Pada berbagai tes, warna yang lebih terang dianggap lebih menyenangkan dan kurang dominan. Di sisi lain, warna gelap—yang biasanya menjadi warna dasar seragam aparat—menimbulkan kesan kemarahan, permusuhan, dominasi, dan agresi. Abu-abu menjadi satu-satunya warna yang tidak memiliki sifat psikologis langsung, tapi dianggap memberi tekanan.

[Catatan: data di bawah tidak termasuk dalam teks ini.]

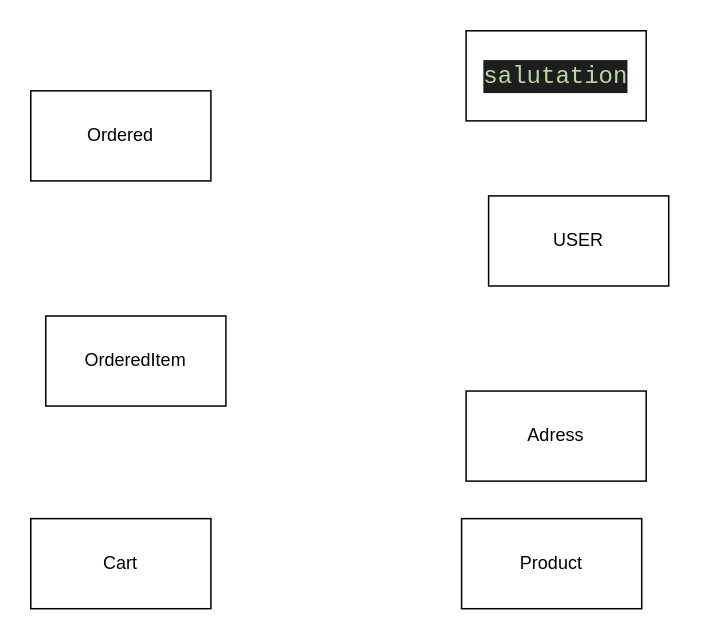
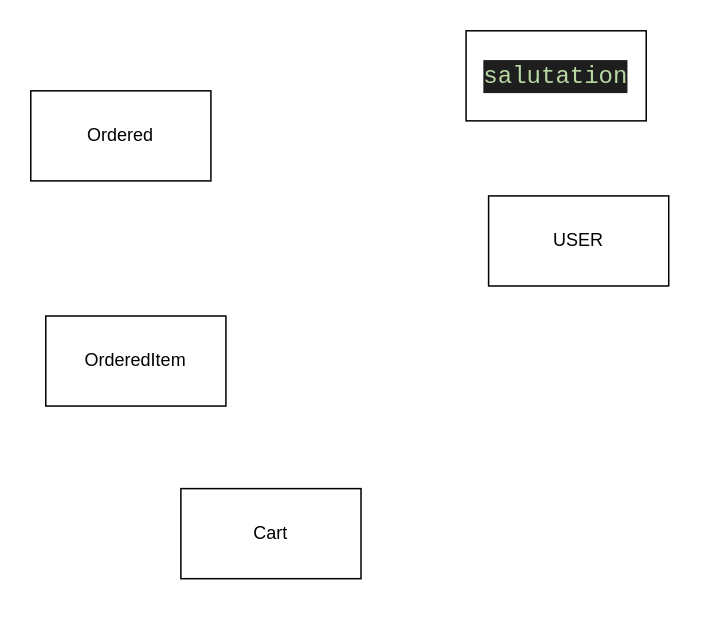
  <mxCell id="0" />
  <mxCell id="1" parent="0" />
  <mxCell id="2" value="USER" style="whiteSpace=wrap;html=1;" vertex="1" parent="1"><mxGeometry x="325" y="130" width="120" height="60" as="geometry" /></mxCell>
- <mxCell id="3" value="Adress&lt;br&gt;" style="whiteSpace=wrap;html=1;" vertex="1" parent="1"><mxGeometry x="310" y="260" width="120" height="60" as="geometry" /></mxCell>
- <mxCell id="4" value="Product&lt;br&gt;" style="whiteSpace=wrap;html=1;" vertex="1" parent="1"><mxGeometry x="307" y="345" width="120" height="60" as="geometry" /></mxCell>
  <mxCell id="5" value="&lt;div style=&quot;color: rgb(212 , 212 , 212) ; background-color: rgb(30 , 30 , 30) ; font-family: &amp;#34;consolas&amp;#34; , &amp;#34;courier new&amp;#34; , monospace ; font-size: 16px ; line-height: 22px&quot;&gt;&lt;span style=&quot;color: #b8d7a3&quot;&gt;salutation&lt;/span&gt;&lt;/div&gt;" style="whiteSpace=wrap;html=1;" vertex="1" parent="1"><mxGeometry x="310" y="20" width="120" height="60" as="geometry" /></mxCell>
- <mxCell id="6" value="Cart" style="whiteSpace=wrap;html=1;" vertex="1" parent="1"><mxGeometry x="20" y="345" width="120" height="60" as="geometry" /></mxCell>
+ <mxCell id="6" value="Cart" style="whiteSpace=wrap;html=1;" vertex="1" parent="1"><mxGeometry x="120" y="325" width="120" height="60" as="geometry" /></mxCell>
  <mxCell id="7" value="OrderedItem" style="whiteSpace=wrap;html=1;" vertex="1" parent="1"><mxGeometry x="30" y="210" width="120" height="60" as="geometry" /></mxCell>
  <mxCell id="8" value="Ordered" style="whiteSpace=wrap;html=1;" vertex="1" parent="1"><mxGeometry x="20" y="60" width="120" height="60" as="geometry" /></mxCell>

Jadi, berdasarkan studi tersebut, wajar saja jika sebagian orang merasa tak nyaman ketika berhadapan dengan aparat dengan warna seragam gelap. Agaknya, alasan ini pula yang membuat warna seragam satpam diubah, dari putih menjadi coklat laiknya warna seragam polisi.
Memengaruhi Agresivitas
Analisis warna tak berhenti hanya pada representasi emosi semata, tapi juga pengaruhnya terhadap sikap individu. Orang bisa merasa marah, hangat, bersahabat, santai, atau agresif hanya dengan mengenakan busana warna tertentu. Lihat saja hasil pengamatan yang dilakukan M.G. Frank dan T. Gilovich untuk membuktikan teori ini.
Dalam publikasinya di Journal of Personality and Social Psychology (1998), Frank dan Gilovich membandingkan perubahan sikap pada tim sepak bola dan hoki es saat berganti seragam. Yang teramati kemudian, perubahan seragam pemain ke warna hitam disertai peningkatan jumlah penalti. Jadi, kedua peneliti ini menyimpulkan bahwa seragam hitam kemungkinan membawa efek agresif bagi penggunanya.
Tak ada penelitian lanjut soal jumlah penalti pada warga gelap lainnya, tapi kemungkinan hasilnya tak jauh berbeda—jika mempertimbangkan dari dimensi warna dan refleksi emosi dasar.
Analisis ini mendukung temuan dalam percobaan sebelumnya terhadap warna terang. Pada 1979, seorang peneliti bernama Schauss dikenal dengan percobaan “penjara merah jambu”. Schauss mengamati terjadinya perubahan sikap narapidana ketika sel mereka diubah warnanya menjadi warna tersebut.
“Narapidana semula merasa sedikit kepanasan dan gelisah kemudian berubah jadi kurang agresif,” ungkap Schauss.
Schauss menyimpulkan, jika diterapkan secara tepat, efek warna merah muda bisa mereduksi perasaan marah atau gelisah sekitar 10-15 menit.
Jika para aparat ingin melepaskan diri dari stereotip galak, angkuh, dan agresif, mungkin mereka perlu mempertimbangkan opsi untuk mengganti warna seragamnya ke warna yang lebih cerah.